Komisyon üyelerinin, Andıç belgesi gibi manşet haberlere konu olan bilgilerin kendilerine nasıl geldiğine ilişkin soruları üzerine Özkök, “Bugün bunlar nasıl geliyorsa bazı gazetecilere, öyle geliyordu. Nereden geldiği belli. Nazlı Ilıcak çıkardı yazdı, 'bu Andıç'tır' dedi ve ben de 30 kez özür diledim” dedi.

Özkök, bugün de “ Ergenekon ” davasıyla ilgili bazı gazetelerde Andıç benzeri yayınlar yapıldığını ve birbiriyle ilgisi olmayan isimlerin aynı çetenin üyesi gibi gösterilmek istendiğini ileri sürdü.

Özkök, “28 Şubat'ta işini kaybeden gazeteci oldu ama içeriye giren gazeteci olmadı. Bugün içeride gazeteciler var. Bu dönemin değerlendirmesi de ileride yapılacak” diye konuştu.

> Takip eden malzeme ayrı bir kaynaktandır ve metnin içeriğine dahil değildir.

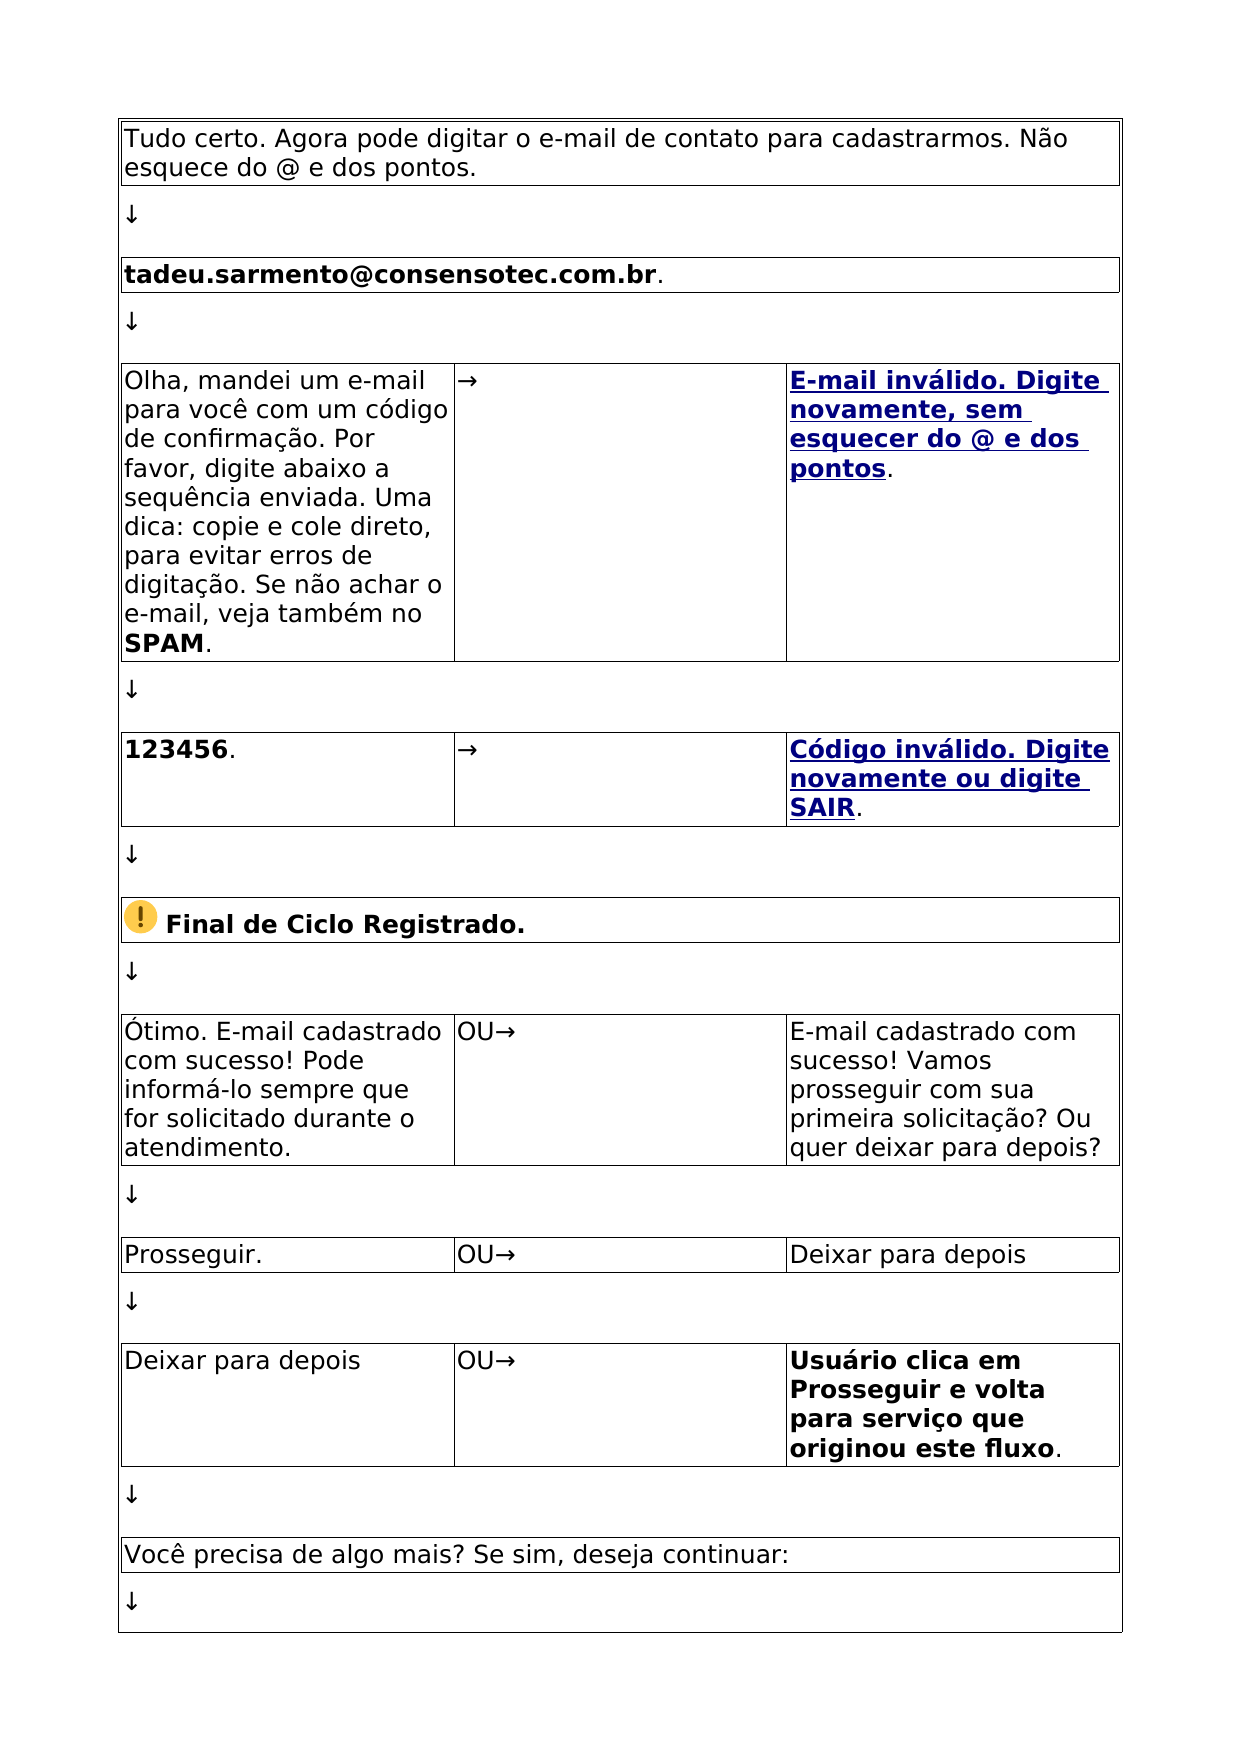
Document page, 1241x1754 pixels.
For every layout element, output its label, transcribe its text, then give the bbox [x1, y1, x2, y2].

ARTIK SORUMLULUK TAŞIMAK İSTEMİYORUM

Artık yorulduğunu ve sorumluluk almak istemediğini ifade eden Özkök, “Hayatımı yaşıyorum, geziyorum. Allah bana bu imkanları verdi. Artık sorumluluk taşımak istemiyorum” dedi.

Darbelerin arkasında ABD 'nin olduğuna ilişkin iddiaları komplo teorisi olarak değerlendirdiğini belirten Özkök, ancak karısının bile bu düşüncede olduğunu ve bu sebeple kendisiyle kavga dahi ettiğini anlattı.

Özkök, bir üst düzey askerle sohbet sırasında, gazeteci Emin Çölaşan'ın “Darbe yapacak mısınız?” sorusuna, söz konusu askerin “Ne diyorsunuz Emin bey, böyle soru mu olur?” diyerek tepki gösterdiğini de ifade etti. Danıştay saldırısıyla ilgili yazdığı yazının çok tartışıldığını, ancak devam eden yargılama sonucunda aksi sonuç çıkarsa yanıldığını kamuoyuna açıklayacağını belirten Özkök, “Yargılama sonucu başka şekilde çıkarsa elbette çıkar özür dilerim” şeklinde konuştu.


FATİH ÇEKİRGE: O DÖNEMDE BİR FİTNENİN İÇİNDE OLMADIM

28 Şubat döneminde Sabah gazetesinin Ankara Temsilcisi olan gazeteci Fatih Çekirge de komisyona bilgi verdi. Çekirge, “O dönemde kesinlikle bir fitnenin içinde olmadım. Gazetecilik yaptık, haber peşinde koşturduk. Aslında her şey herkesin gözleri önünde oluyordu” dedi. Milli Güvenlik Akademisi'nden ders alıp almadığına ilişkin soruya da Çekirge, şu cevabı verdi:

“Milli Güvenlik Akademisi'nden ders alan gazeteciler olduğunu biliyorum ama ben almadım. İsim vermek, gammazlamak olacağından bize yakışmaz.”
Çekirge, maddi durumuna ilişkin soruya “İki çocuğunu okutabilecek seviyede” karşılığını verdi.